L'incendie qui s'est déclaré dans un immeuble à logements de la rue De Rouen, mardi soir, dans l'arrondissement Hochelaga-Maisonneuve de Montréal, aurait pu se terminer beaucoup plus tragiquement, n'aurait-ce été du geste héroïque d'un passant.

François Lareau est assis devant son ordinateur, dans son appartement de la rue Darling. En robe de chambre et en pantoufles, il flatte machinalement son chien, qui ne cesse de japper à la vue d'une étrangère. Il est 23 h. Moins d'une heure plus tôt, François bravait les flammes et sauvait, probablement, la vie d'un homme.

«Les flammes sortaient d'un bon dix pieds par la fenêtre, on entendait le bruit strident du détecteur de fumée et ça criait de partout», raconte François, qui s'est précipité vers l'immeuble à logements situé à quelques blocs de chez lui quand il a entendu une explosion. Un appartement était en flammes et les secours n'étaient pas arrivés.

«J'ai ouvert la porte, j'suis monté au premier étage et j'ai vu le gars tout brûlé. Il était brûlé partout. Je ne voulais pas le toucher parce qu'on dit qu'il ne faut pas toucher aux grands brûlés», raconte-t-il, d'un calme désarmant. « Alors, je me suis mis à lui crier de m'écouter. Je lui criais "Écoute-moi! Écoute-moi! Écoute-moi!", et quand il a fini par me regarder, je lui ai dit de me suivre. Il n'était pas capable de se lever, mais il était capable de se trainer avec ses bras.»

François raconte l'avoir guidé jusqu'à l'extérieur, où il est resté étendu longuement sur le gazon avant d'être transporté en ambulance. Pendant ce temps, un autre bon samaritain criait à des locataires de sortir de l'immeuble où le feu menaçait de se propager aux dizaines de logements voisins.

«J'ai mis mon manteau sur mon nez et je me suis approché, raconte Alain Bonin, en mimant le mouvement dans sa veste de jeans. Moi, j'étais là pour sauver du monde. That's it. That's all.»

Une quarantaine de pompiers sont arrivés sur place et ont combattu les flammes. Des dizaines de personnes ont été évacuées. Un seul individu a été transporté à l'hôpital.

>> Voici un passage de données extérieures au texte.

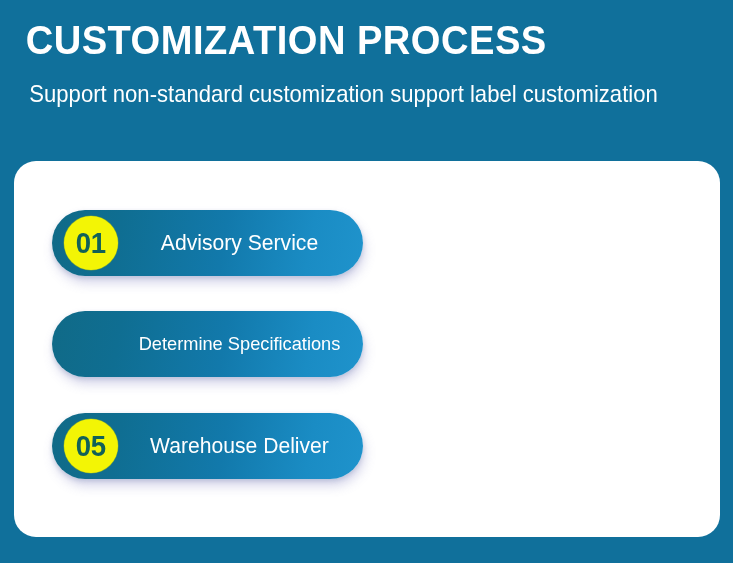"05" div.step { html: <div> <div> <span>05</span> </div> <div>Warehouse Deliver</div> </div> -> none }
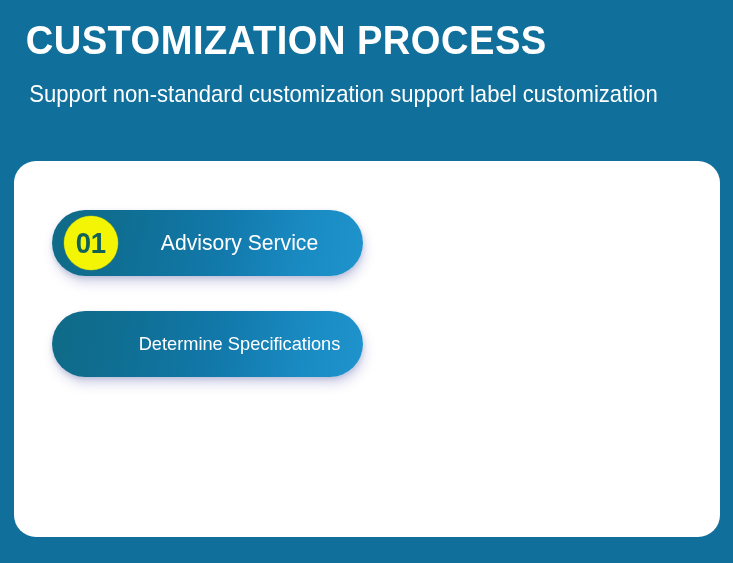"06" div.step { html: none -> <div> <div> <span>06</span> </div> <div>Confirm the Receipt</div> </div> }
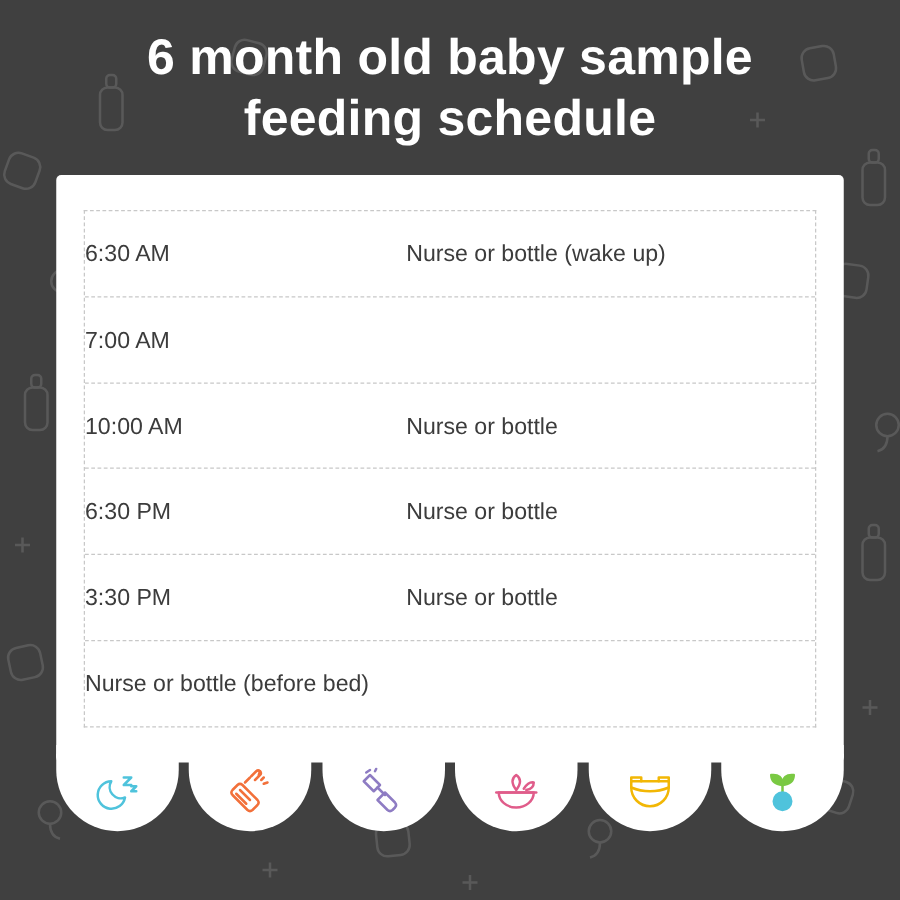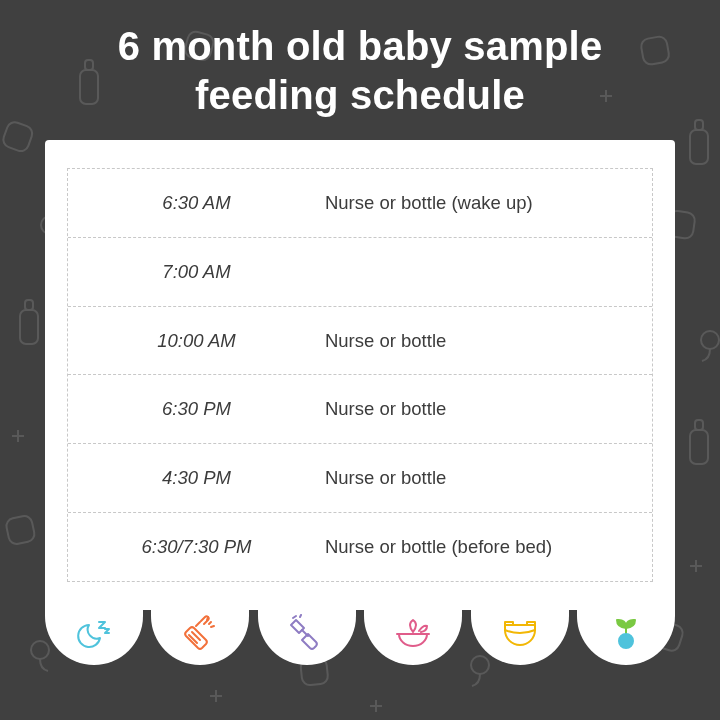"6:30 AM" .cell-time { font-style: italic -> none; text-align: center -> none }
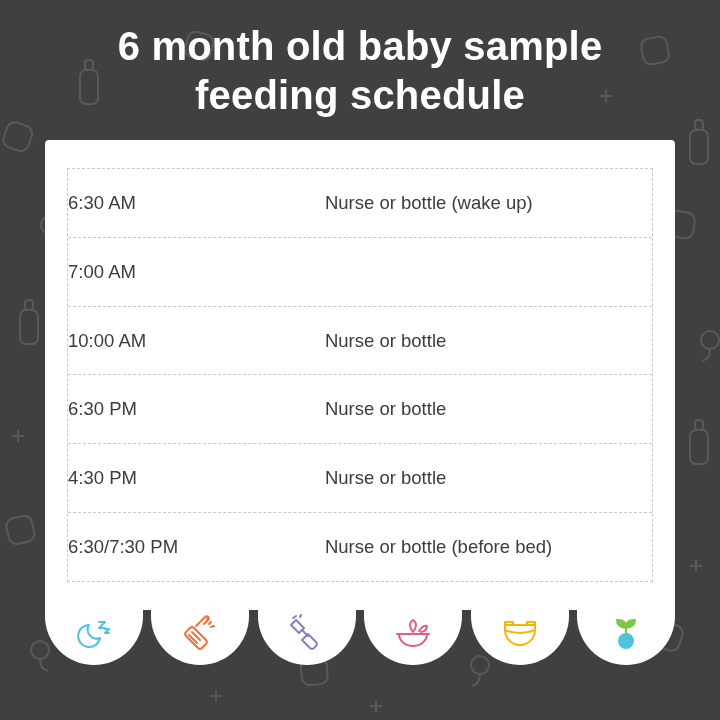"4:30 PM" div.cell-time { text: 4:30 -> 3:30 }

«Dans cette histoire-là, c'est [François Lareau] qui doit avoir le mérite, souligne M. Bonin. Il est entré et il a sauvé la vie du gars, c'est sûr.»

Images troublantes

Après son geste courageux, François est simplement retourné chez lui et a enfilé son peignoir. C'est à ce moment que l'adrénaline est descendue et que l'émotion est montée.

«Là, je te parle et l'eau me roule dans les yeux», admet-il. Il fait une pause et regarde l'entaille qu'il s'est faite au doigt. «Le gars était tellement brûlé... les cheveux, les bras, les épaules... à grandeur! Je n'étais pas capable de le regarder. J'ai juste cette image-là qui me revient.»

François n'y voit là rien d'héroïque. D'ailleurs, le préposé à l'entretien ménager d'un CSSS de Saint-Léonard n'en serait pas à son premier acte de bravoure.

«À Cuba, il y a quelques années, j'ai sorti deux personnes de la noyade. C'est rendu parmi mes meilleurs chums, raconte-t-il avec retenue. On ne fait pas de cas avec ça. Tu es là quand ça arrive, puis c'est ça que ça donne. C'est tout.»